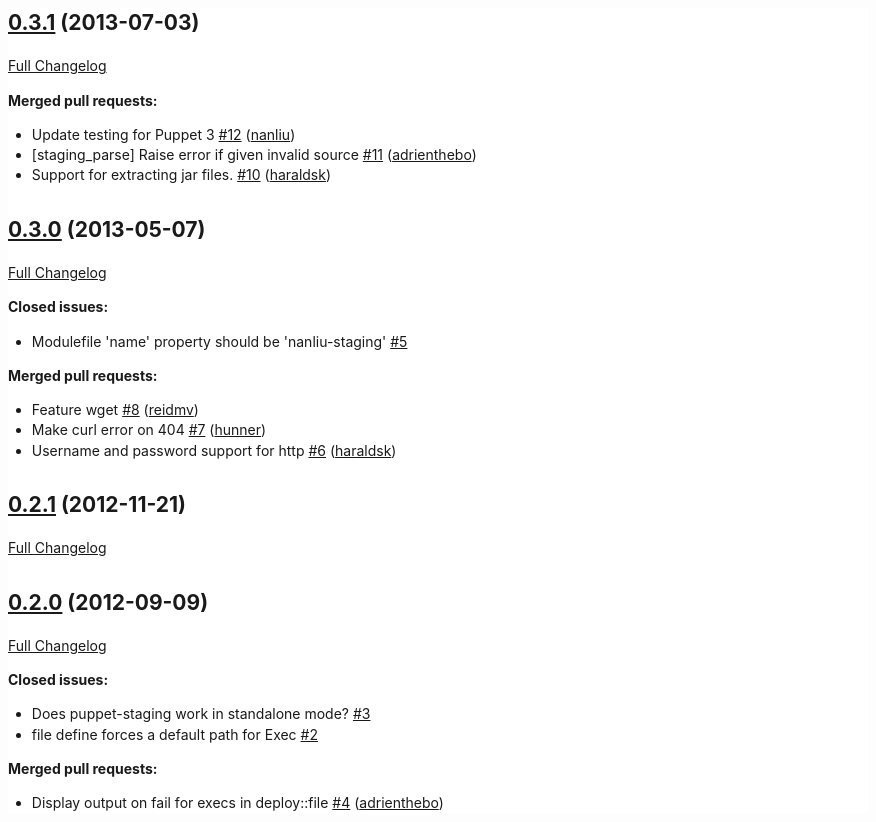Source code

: ## [0.3.1](https://github.com/voxpupuli/puppet-staging/tree/0.3.1) (2013-07-03)

[Full Changelog](https://github.com/voxpupuli/puppet-staging/compare/0.3.0...0.3.1)

**Merged pull requests:**

- Update testing for Puppet 3 [\#12](https://github.com/voxpupuli/puppet-staging/pull/12) ([nanliu](https://github.com/nanliu))
- \[staging\_parse\] Raise error if given invalid source [\#11](https://github.com/voxpupuli/puppet-staging/pull/11) ([adrienthebo](https://github.com/adrienthebo))
- Support for extracting jar files. [\#10](https://github.com/voxpupuli/puppet-staging/pull/10) ([haraldsk](https://github.com/haraldsk))

## [0.3.0](https://github.com/voxpupuli/puppet-staging/tree/0.3.0) (2013-05-07)

[Full Changelog](https://github.com/voxpupuli/puppet-staging/compare/0.2.1...0.3.0)

**Closed issues:**

- Modulefile 'name' property should be 'nanliu-staging' [\#5](https://github.com/voxpupuli/puppet-staging/issues/5)

**Merged pull requests:**

- Feature wget [\#8](https://github.com/voxpupuli/puppet-staging/pull/8) ([reidmv](https://github.com/reidmv))
- Make curl error on 404 [\#7](https://github.com/voxpupuli/puppet-staging/pull/7) ([hunner](https://github.com/hunner))
- Username and password support for http [\#6](https://github.com/voxpupuli/puppet-staging/pull/6) ([haraldsk](https://github.com/haraldsk))

## [0.2.1](https://github.com/voxpupuli/puppet-staging/tree/0.2.1) (2012-11-21)

[Full Changelog](https://github.com/voxpupuli/puppet-staging/compare/0.2.0...0.2.1)

## [0.2.0](https://github.com/voxpupuli/puppet-staging/tree/0.2.0) (2012-09-09)

[Full Changelog](https://github.com/voxpupuli/puppet-staging/compare/0.1.0...0.2.0)

**Closed issues:**

- Does puppet-staging work in standalone mode? [\#3](https://github.com/voxpupuli/puppet-staging/issues/3)
- file define forces a default path for Exec [\#2](https://github.com/voxpupuli/puppet-staging/issues/2)

**Merged pull requests:**

- Display output on fail for execs in deploy::file [\#4](https://github.com/voxpupuli/puppet-staging/pull/4) ([adrienthebo](https://github.com/adrienthebo))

_ _ _

▸ **課題の目的**
上の項目で「Changelog」という文字列を含む行がいくつあるか数え、その数だけを答えよ。

▸ **解答**
4